X: Visuals and lab experiments?! Sorry, I’m not totally focused on balls right now. Have you asked others?
Me: No, I reserve sweaty-ball email conversations for you. Oh, wait....Y may have something to add. Y? (I cc'd Y)
X: Oh no you didn’t...?!!
Me: Hey, I’m stressed. It’s OK for stressed people to go a little insane. Perfectly acceptable. Right, Y? (I cc'd Y again)

Later....
Y: As a refined sophisticate, I only partake of perspiration-laced balls, which would never consider temporarily adhering themselves to a frigid surface (other than mine).

Followed by....
Y: As a refined sophisticate, I only go a little insane, which is perfectly acceptable as you so astutely note.

4 comments:

Hockeyhick said...

Reminds me of a joke...

What would happen if women had no legs?

They'd leave a snail-trail wherever they went...

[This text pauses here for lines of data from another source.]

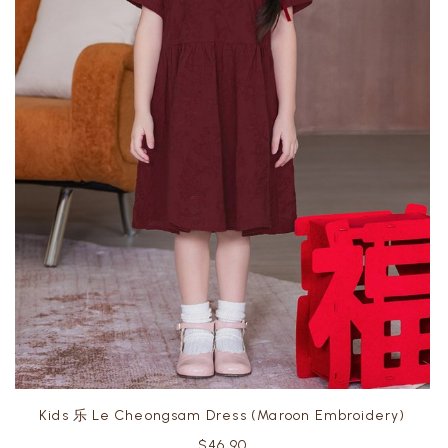
Kids 乐 Le Cheongsam Dress (Maroon Embroidery)
$46.90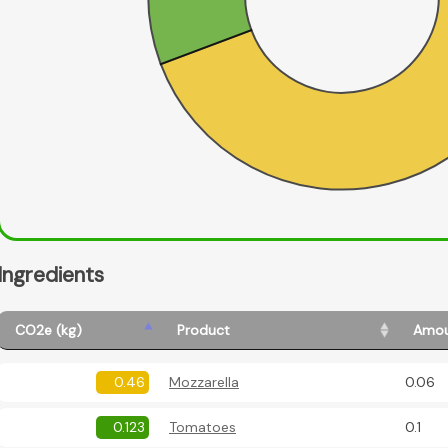
Ingredients
CO2e (kg)
Product
Amou
0.46
Mozzarella
0.06
0.123
Tomatoes
0.1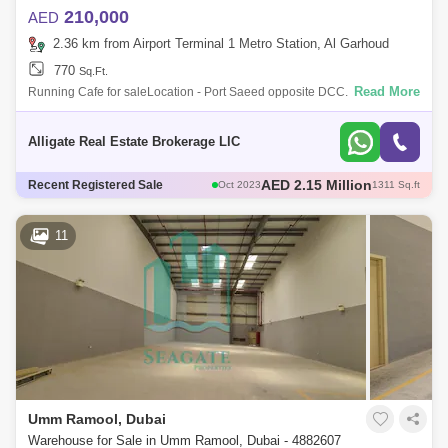
210,000
AED
2.36 km from Airport Terminal 1 Metro Station, Al Garhoud
770
Sq.Ft.
Read More
Running Cafe for saleLocation - Port Saeed opposite DCC.
210,000AED all in. High foot fall, very good location. All Funitures (7
tables & 14 chair
Alligate Real Estate Brokerage LlC
AED 1.35 Million
Recent Registered Sale
Oct 2023
804 Sq.ft
AED 2 Million
Oct 2023
1193 Sq.ft
AED 1.5 Million
Mar 2023
1192 Sq.ft
11
AED 1.5 Million
Nov 2023
706 Sq.ft
Umm Ramool, Dubai
Warehouse for Sale in Umm Ramool, Dubai - 4882607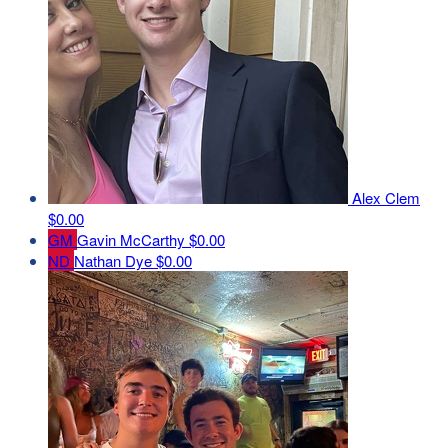
Alex Clem
$0.00
GM
Gavin McCarthy
$0.00
ND
Nathan Dye
$0.00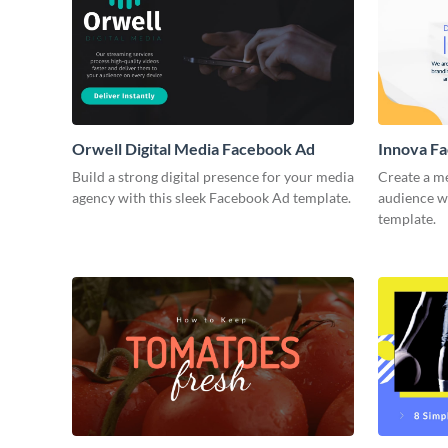
Orwell Digital Media Facebook Ad
Innova F
Build a strong digital presence for your media
Create a m
agency with this sleek Facebook Ad template.
audience wi
template.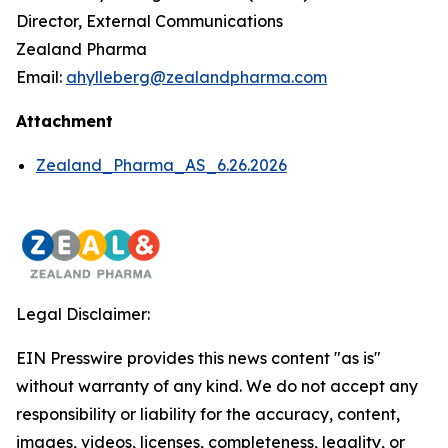
Director, External Communications
Zealand Pharma
Email:
ahylleberg@zealandpharma.com
Attachment
Zealand_Pharma_AS_6.26.2026
Legal Disclaimer:
EIN Presswire provides this news content "as is"
without warranty of any kind. We do not accept any
responsibility or liability for the accuracy, content,
images, videos, licenses, completeness, legality, or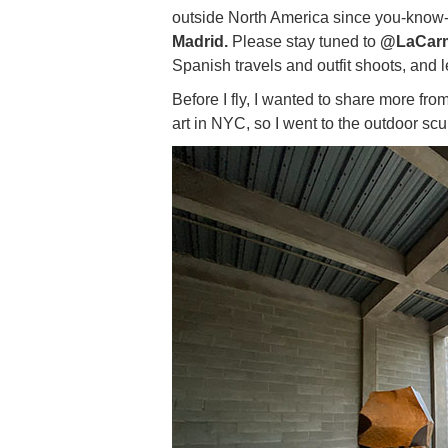
outside North America since you-know-w
Madrid.
Please stay tuned to
@LaCar
Spanish travels and outfit shoots, and l
Before I fly, I wanted to share more fr
art in NYC, so I went to the outdoor sc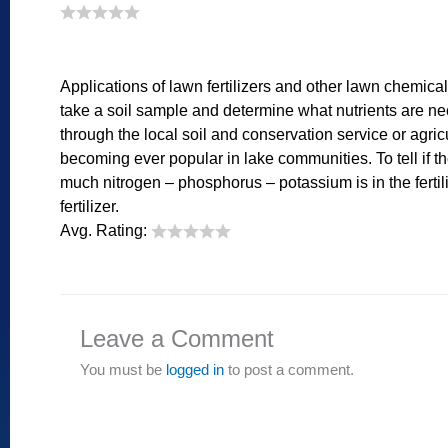
Applications of lawn fertilizers and other lawn chemicals
take a soil sample and determine what nutrients are nec
through the local soil and conservation service or agri
becoming ever popular in lake communities. To tell if the
much nitrogen – phosphorus – potassium is in the fertili
fertilizer.
Avg. Rating:
Leave a Comment
You must be
logged in
to post a comment.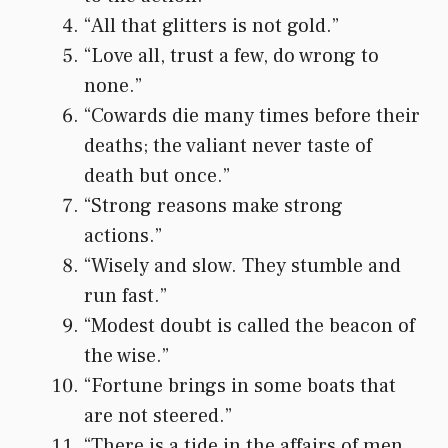
“All that glitters is not gold.”
“Love all, trust a few, do wrong to
none.”
“Cowards die many times before their
deaths; the valiant never taste of
death but once.”
“Strong reasons make strong
actions.”
“Wisely and slow. They stumble and
run fast.”
“Modest doubt is called the beacon of
the wise.”
“Fortune brings in some boats that
are not steered.”
“There is a tide in the affairs of men,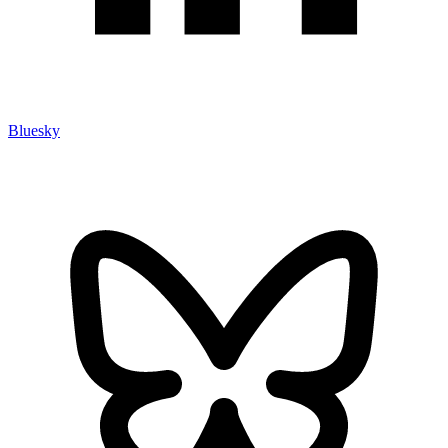
Bluesky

Ok...ok....I'm leaving now.

Anonymous said...

Well, I'm confused still. At the beginning, what was the email that either X sent to you or you both got an email? Why were you heading to the bathroom to assume the fetal position? So many unanswered questions, kind of like "Lost".

Lisa said...

The whole post is an e-mail chain between X and me.....and later Y responds to both of us. Hmmmm, I need to practice clarity in my writing, huh?

I was headed to the bathroom because I saw something that disturbed me. :)

Anonymous said...

Taking the test didn't help me either.